++++ Selected text ++++

The comfortable remapping of even that simplest of commands - group unit selection - to the welcoming arms of the twin-stick joypad has enjoyed varying degrees of success down the years. Staggeringly, it still feels like nobody's really cracked the interface problem. At least, not well enough to offer a properly fluid sense of battlefield control, where the creation and management of vast armies is a breeze and the very process of waging war isn't a constant barrier to the desired result.
That's your opponent's job, after all. Until some clever-clogs has a mental cabinet-reshuffle on the matter, and builds the experience around the tools, it's going to carry on being a sticky issue.
Reshuffle ahoy! And it's high time. You barely notice RUSE's physical interface at all. Just seconds in, you're flitting around WWII maps in all their richly-detailed glory, with a sexy abandon unbecoming a high-ranking military figure. With zoom and pan on the right stick, and movement on the left, it's as comfy and familiar as an FPS, and gives you an airy sense of freedom that, frankly, is a first for console RTS.
Movement arrows indicate orders you've given, but using the Decryption ruse, your enemy's move-orders are also revealed.
Point the camera near a unit and the engine offers you the choice of selecting it, or all units of that type in the area. This makes pernickity precision, the preserve of the mouse, no kind of issue. After a little time spent with the PC beta as well, it's plain to see that the PC version suffers not a jot from this joypad-friendly interface.
Zoom the camera out a bit and the visual representation of those units changes from individual models to chip-stacks which describe light, heavy and air units with their differing size and shape. Zoom out further and it bundles these chips together into pleasing mega-stacks, which can be ordered to move as a whole.
Issuing mass-movement commands, therefore, is more about rescaling your viewpoint. With a single swipe of the thumb you've a commanding view of the distribution of arms across the entire map. It's empowering. It's easy.
And the nuances of the engine prove that accessibility can be about intelligent design and user-friendliness, and not, as the rest of RUSE's experience happily reiterates, about dumbing down the gameplay and flashing some boob. Developer Eugen's IRISZOOM engine gives you first-class battlefield intelligence.

++++

Set problem
Answer these about the RUSE review text above:
1. Which stick handles zoom and pan?
2. What does the Decryption ruse reveal?
3. What is the name of developer Eugen's engine?

++++ Raw records ++++

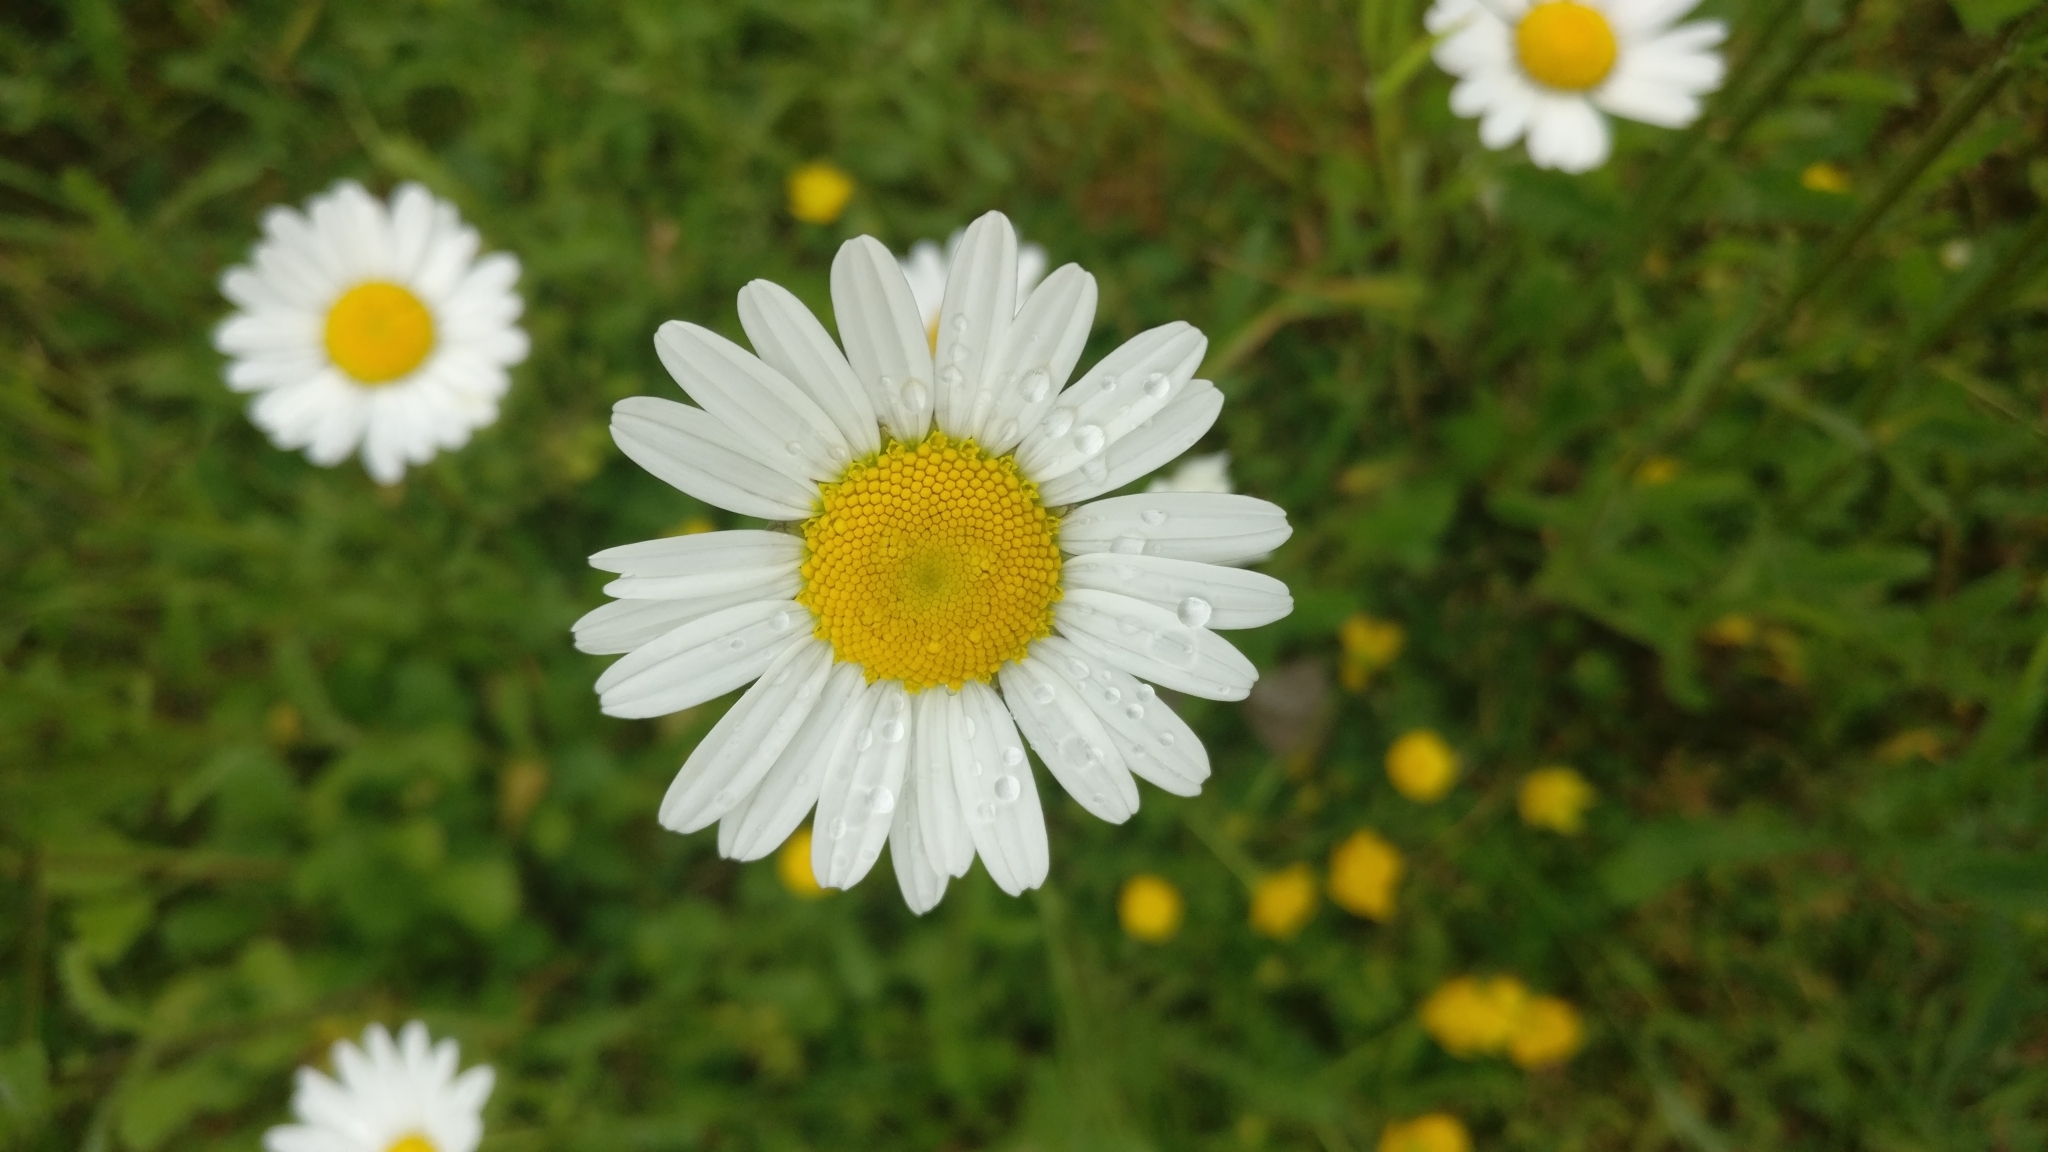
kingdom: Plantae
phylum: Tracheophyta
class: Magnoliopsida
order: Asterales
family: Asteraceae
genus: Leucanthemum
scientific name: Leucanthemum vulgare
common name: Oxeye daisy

++++
++++ Raw records ++++

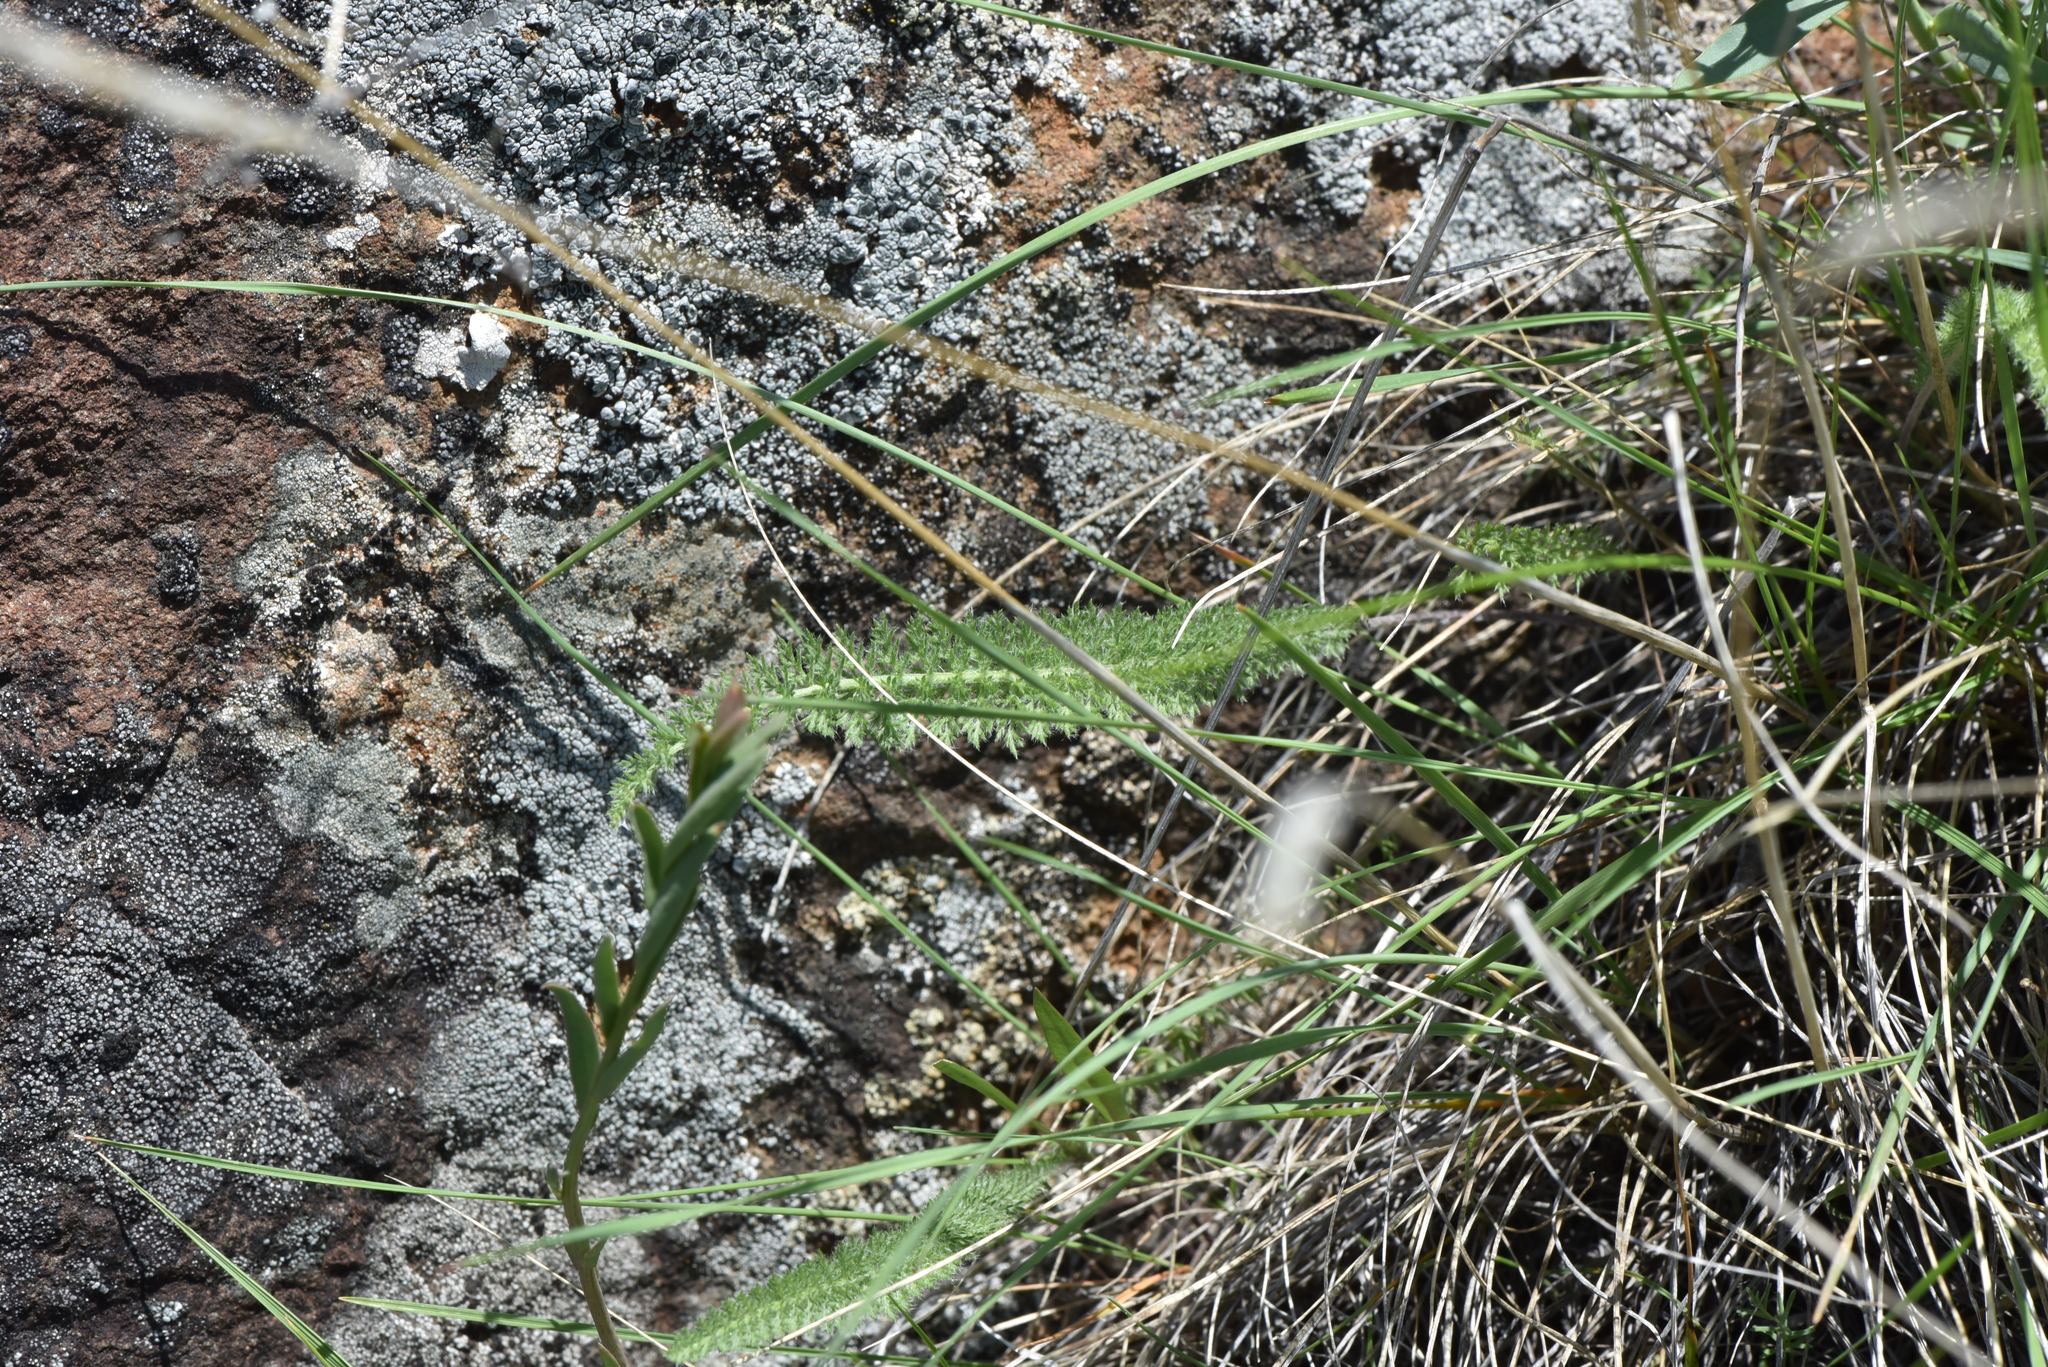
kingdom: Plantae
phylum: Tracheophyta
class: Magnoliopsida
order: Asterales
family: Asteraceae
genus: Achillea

++++
++++ Raw records ++++

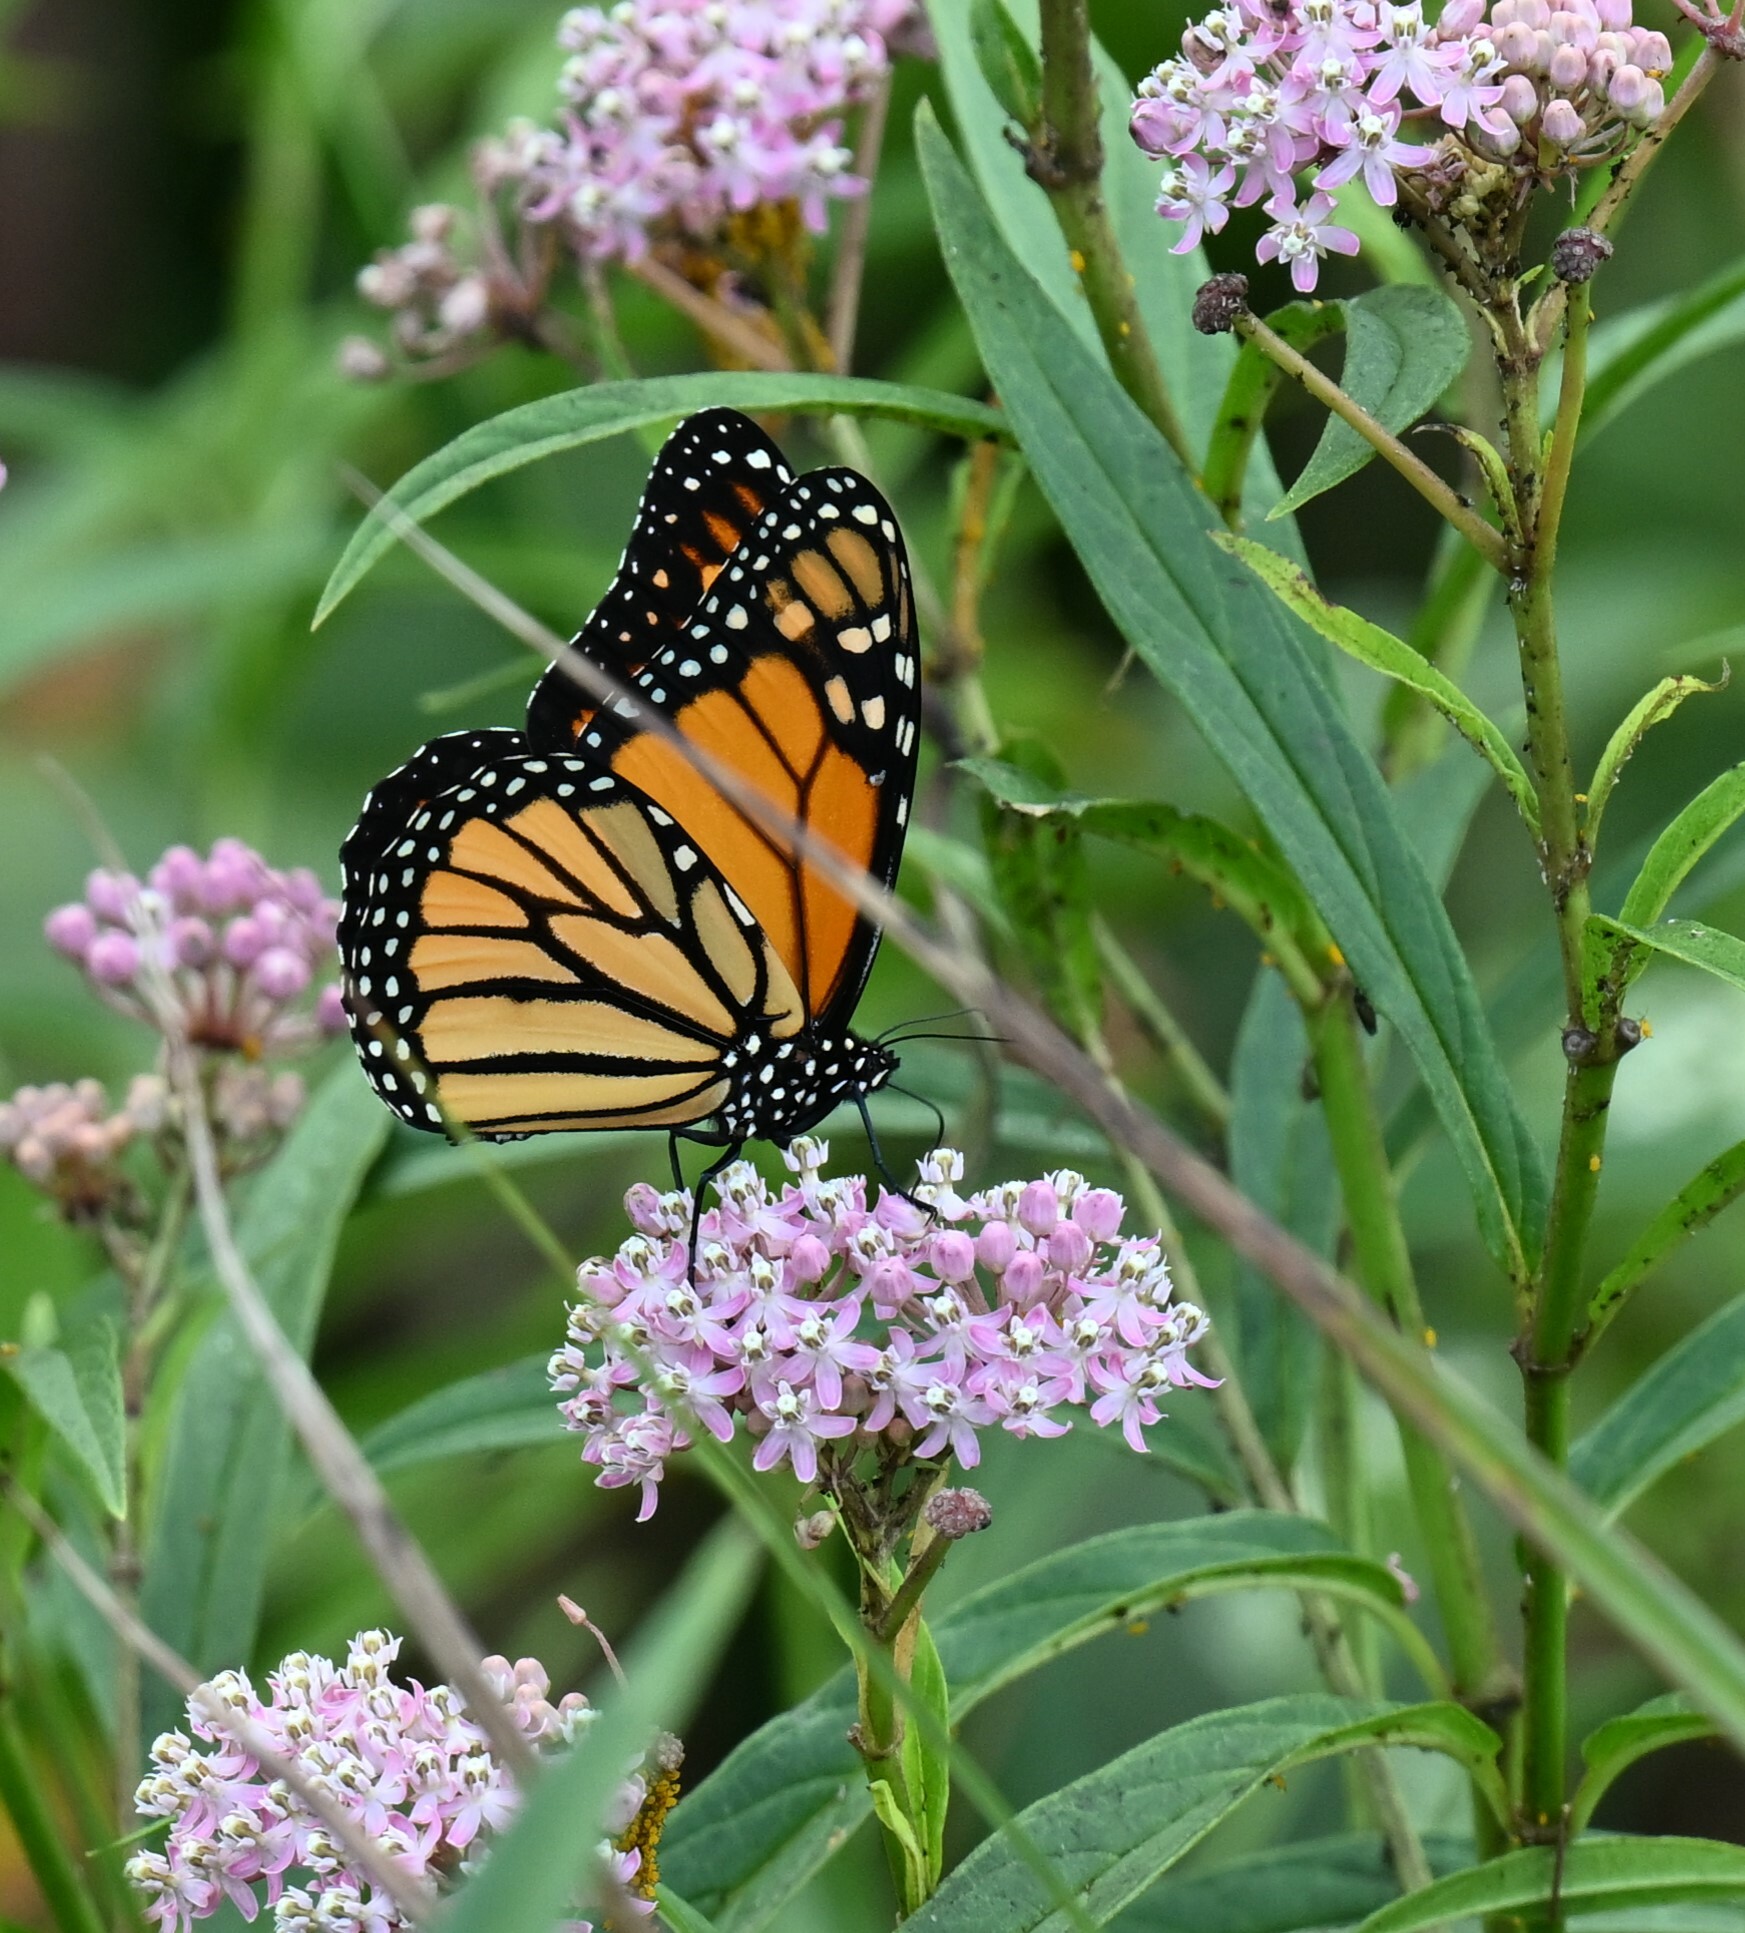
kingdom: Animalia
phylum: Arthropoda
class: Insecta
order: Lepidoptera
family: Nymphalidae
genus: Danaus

++++

The response
1. The right stick.
2. The enemy's move-orders.
3. IRISZOOM.